For comparison, a look at the passport of the United States of America shows similar depictions of things significant to that country, from oxen-drawn ploughs to grains native to the USA.
It becomes clear here that if you do not objectively think about information presented to you, you may become swayed by sentiments and act in ways that are detrimental to our nation, Nigeria.
According to Mr Dapo Olurunyomi, Publisher/CEO of Premium Times, repetition of news and rumours can affect beliefs.
“The more a rumour is repeated, the more likely it is to be believed and people are more likely to believe a rumour if it aligns with their existing beliefs/knowledge. The logic here being that, if you believe something you are more likely to propagate it.
“So it matters how we treat rumours because we can give them credibility and oxygen”.
So, here are some best practices for treating information you come across:
- Think before you spread. Trust me, wrong information affects you too!
- Be skeptical; don’t rush to be spread
- Confirm the content of the information, especially date, time, location
- Also ask yourself:
- who wrote it?
- Can I verify the claims? Before you share: Ask the sender if the same claim has been reported on any trusted news sites or other sources, and make sure these aren’t hoax sites. Even then, double-check the facts.
- Does the information make me scared or angry? Many fake messages try to make us scared or angry about something. Before you share: Ask yourself if the message is playing on people’s fears or prejudices, and double-check the facts.
- Does it include shocking pictures, video or audio? Many fake messages use pictures, video or audio to trick us. Before you share: Check if the media has been edited, and double-check to see if it’s actually from a previous event or different place.
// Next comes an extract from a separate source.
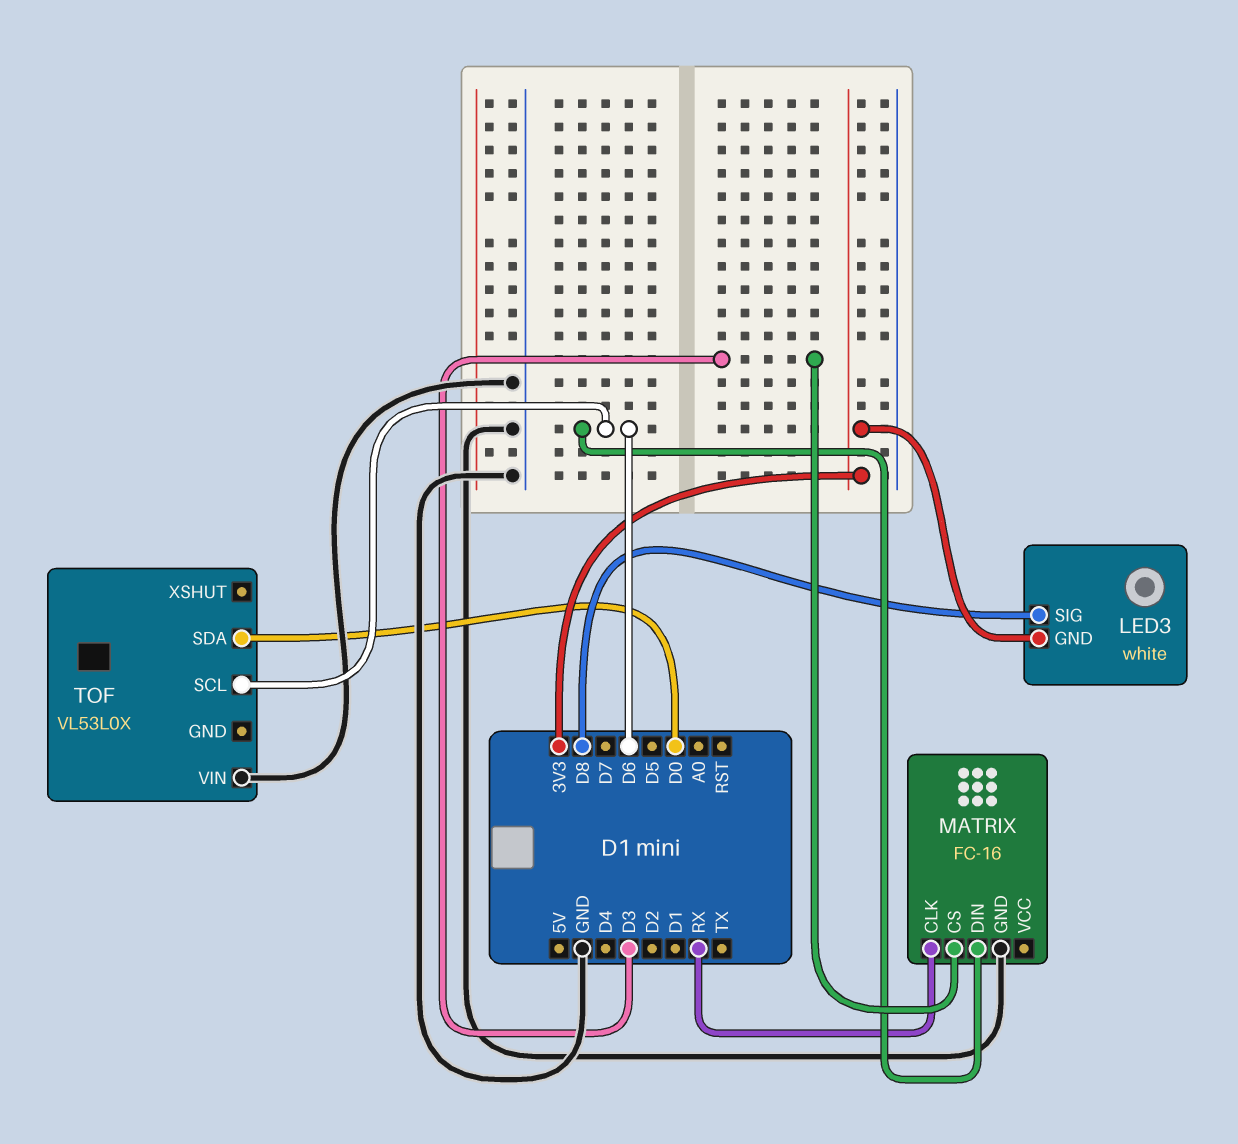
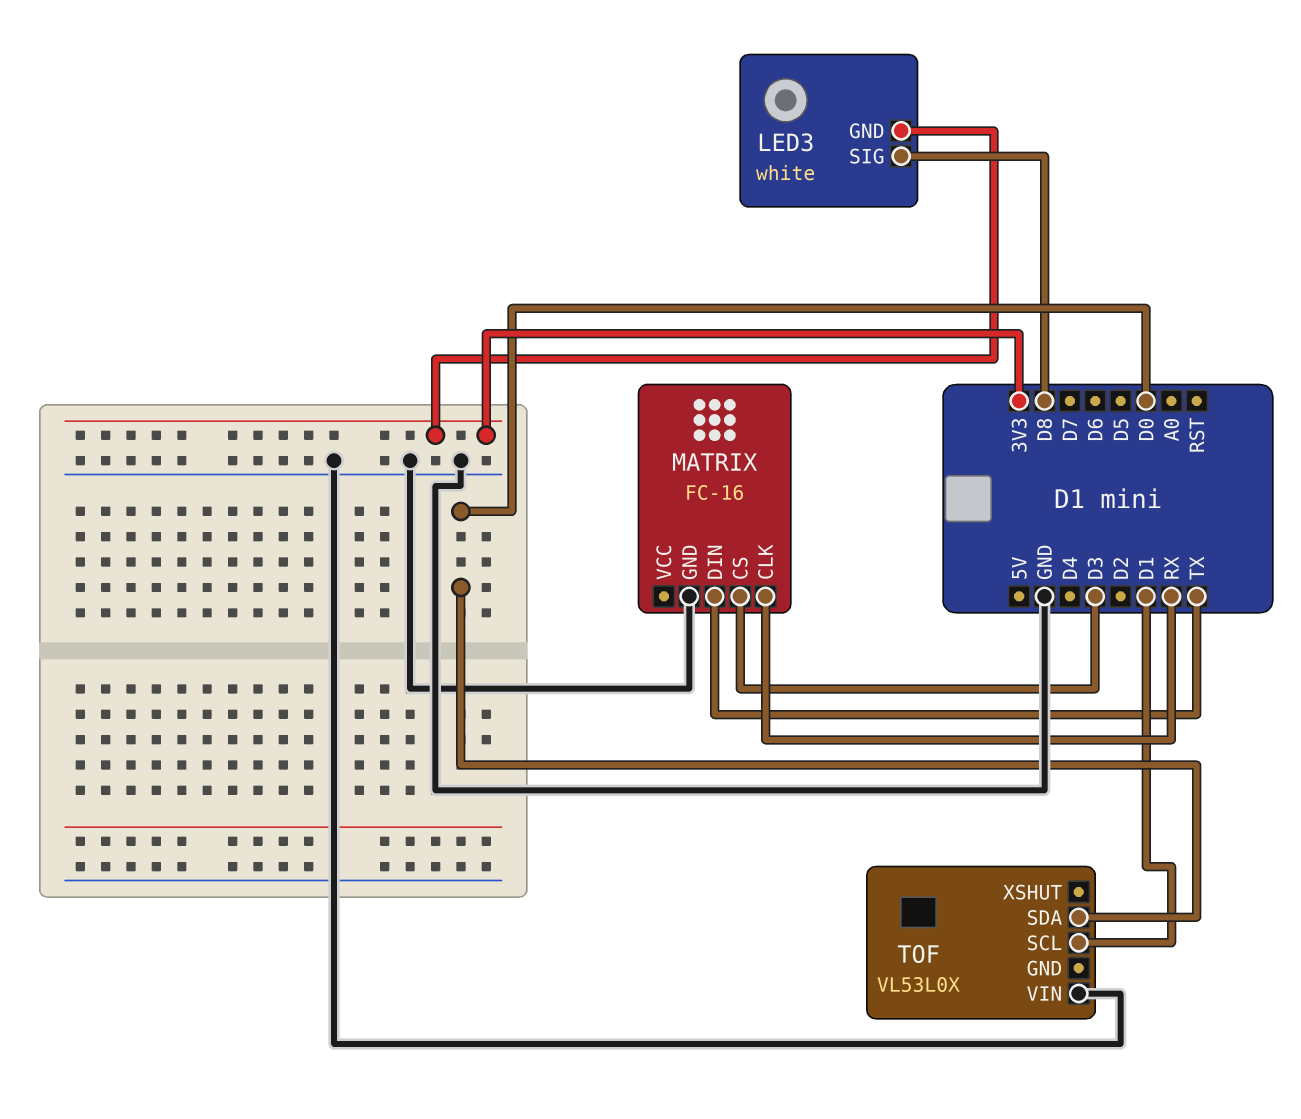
MATRIX pin DIN: D6 -> TX
TOF pin SCL: D6 -> D1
- Am I sure this is not a hoax? Many fake messages can be checked out online. You can search for reliable news sites or fact-checking websites such as Dubawa, AfricaCheck.org or AFP Nigeria. Before you share: Search online to see if the message has already been fact-checked or reported as a hoax.
Don’t share information unless you are sure it’s true. Just because it’s on a website or social media doesn’t mean it’s true!